Last June, as he was giving his testimony before the Cornwall Inquiry, Ron Leroux recanted most of the allegations contained in his now infamous affidavit.

This was before he was even cross-examined, a process which I believe would have shown his document to have been completely fabricated.

Yet your reporters continue to refer to this affidavit without reminding readers of this fact. Not only that: last week your newspaper quoted this document, referring by name to a highly respected member in our diocese as an alleged criminal. These allegations were investigated at the time and found to be unsubstantiated, a fact your reporter neglected to mention. Moreover, no complaint has ever been received by diocesan staff against this person. I have no doubt that he is completely innocent of the allegation made in the affidavit renounced by its own author. But by bringing this allegation to the attention of your readers (when, by the way, it was not even inherent to the story of the day), the Standard-Freeholder contributes to maintaining an aura of suspicion around him, keeping alive a rumour which the author of the rumour himself has discredited.

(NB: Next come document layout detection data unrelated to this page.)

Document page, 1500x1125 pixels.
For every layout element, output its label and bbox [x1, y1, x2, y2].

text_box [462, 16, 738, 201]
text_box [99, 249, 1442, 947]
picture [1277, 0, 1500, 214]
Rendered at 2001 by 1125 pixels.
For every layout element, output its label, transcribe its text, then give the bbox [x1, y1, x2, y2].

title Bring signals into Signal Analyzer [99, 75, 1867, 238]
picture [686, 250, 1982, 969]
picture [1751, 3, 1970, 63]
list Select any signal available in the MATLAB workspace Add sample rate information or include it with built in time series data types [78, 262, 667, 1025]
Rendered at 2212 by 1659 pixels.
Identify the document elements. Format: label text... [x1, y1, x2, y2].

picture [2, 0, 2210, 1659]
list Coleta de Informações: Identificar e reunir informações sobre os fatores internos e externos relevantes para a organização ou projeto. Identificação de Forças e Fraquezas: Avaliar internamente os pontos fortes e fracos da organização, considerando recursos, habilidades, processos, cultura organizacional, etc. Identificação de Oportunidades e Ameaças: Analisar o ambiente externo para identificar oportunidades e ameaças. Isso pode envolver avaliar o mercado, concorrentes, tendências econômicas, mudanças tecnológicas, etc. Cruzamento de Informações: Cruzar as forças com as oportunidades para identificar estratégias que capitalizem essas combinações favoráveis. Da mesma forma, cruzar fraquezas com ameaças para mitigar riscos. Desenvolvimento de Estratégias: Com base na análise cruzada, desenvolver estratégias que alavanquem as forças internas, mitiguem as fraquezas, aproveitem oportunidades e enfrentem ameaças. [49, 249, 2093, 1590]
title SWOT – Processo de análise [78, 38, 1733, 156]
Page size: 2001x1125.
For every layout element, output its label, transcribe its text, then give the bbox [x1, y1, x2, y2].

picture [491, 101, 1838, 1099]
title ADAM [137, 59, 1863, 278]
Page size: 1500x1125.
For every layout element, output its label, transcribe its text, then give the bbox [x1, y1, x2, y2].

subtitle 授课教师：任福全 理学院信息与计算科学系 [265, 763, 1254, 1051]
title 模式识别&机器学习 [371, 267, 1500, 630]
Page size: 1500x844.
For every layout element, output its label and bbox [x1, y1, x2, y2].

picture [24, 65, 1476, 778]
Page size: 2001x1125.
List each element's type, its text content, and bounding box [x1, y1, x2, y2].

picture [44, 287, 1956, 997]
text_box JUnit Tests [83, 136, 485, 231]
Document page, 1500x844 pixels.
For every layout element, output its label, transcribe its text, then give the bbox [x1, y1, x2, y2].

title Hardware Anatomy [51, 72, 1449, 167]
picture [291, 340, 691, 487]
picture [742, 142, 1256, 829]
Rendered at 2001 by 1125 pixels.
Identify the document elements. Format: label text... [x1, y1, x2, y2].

This Cornwall Inquiry is aimed at healing. There were enough victims in the past without creating new ones. Damaging the reputations of innocent people will do nothing to heal the wounds of those who were truly hurt. It is worthy to note that Ms Mary Lynn Young, a media expert who testified before the inquiry, criticized newspaper reporting in Cornwall over the years as lacking in balance, depth and analysis. She testified that these practices directly contributed to the public's inability to sort out fact from fiction or rumour from reality. Our community needs and expects greater accuracy, fairness and balance from its only daily newspaper.